O empresário diz que o departamento precisaria ter à disposição R$ 1 bilhão por ano para colocar em dia as demandas — considerando que esse valor precisa ser mantido por três ou quatro anos. Para ele, a agonia viária no Rio Grande do Sul vem ocorrendo desde os anos 1990. Na opinião de Woodhead, as novas concessões de estradas só serão válidas se forem atreladas a duplicações. Tapa-buracos, como ocorria no passado, é dever do Daer.
— Contratos (para manutenção) até tem, mas são tão antigos que precisam ser cancelados e relicitados. A falta de previsibilidade de recursos é tanta que faz com que as obras sejam intermináveis e custem uma fortuna. Mobilizam empresas e desmobilizam empresas. Por um bom tempo, será essa assim — prevê Woodhead.
CONTRAPONTOS
O QUE DIZ O DAER
Em resposta à reportagem sobre a atual condição das estradas da Serra, o Daer informou que retomará a manutenção das estradas da Serra em breve. Sem fornecer detalhes, a autarquia diz que houve a liberação de recursos na semana passada. Neste momento, estão sendo programadas as ações que ocorrerão na região da 2ª Superintendência Regional de Bento Gonçalves.
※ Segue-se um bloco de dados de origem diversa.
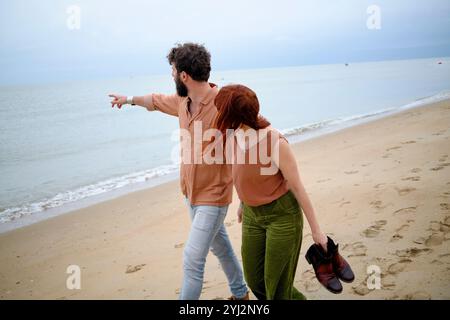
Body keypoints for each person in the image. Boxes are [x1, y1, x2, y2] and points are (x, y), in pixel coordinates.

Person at [108, 43, 248, 300]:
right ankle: (241, 294)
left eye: (173, 70)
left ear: (184, 75)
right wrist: (128, 100)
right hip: (190, 194)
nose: (171, 75)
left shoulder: (224, 104)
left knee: (192, 260)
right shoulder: (183, 102)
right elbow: (155, 100)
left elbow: (243, 152)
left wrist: (245, 199)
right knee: (222, 248)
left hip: (214, 199)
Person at [213, 84, 330, 300]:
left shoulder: (275, 142)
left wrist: (317, 231)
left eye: (220, 109)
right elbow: (243, 174)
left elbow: (297, 187)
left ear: (232, 115)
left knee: (275, 288)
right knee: (255, 281)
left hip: (282, 216)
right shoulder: (231, 137)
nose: (217, 113)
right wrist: (242, 203)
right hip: (251, 216)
A expectativa é de que os serviços iniciem pela RS-453, entre Farroupilha e Caxias do Sul.
O QUE DIZ O DNIT
Em resposta à reportagem sobre a condição da BR-116 em Caxias do Sul, o chefe da unidade local do Departamento Nacional de Infraestrutura de Transportes (Dnit), Daniel Bencke, informa que a roçada no trecho deve começar neste mês. O contrato com a empresa Pavia, que fará o serviço, foi assinado no dia 21 de janeiro e geralmente leva dois meses para iniciar a mobilização, o que inclui o estabelecimento de uma base e contratação de funcionários. A empreitada abrange 100 quilômetros de estrada, entre Caxias e Campestre da Serra. Conforme Bencke, a prioridade será o perímetro urbano de Caxias.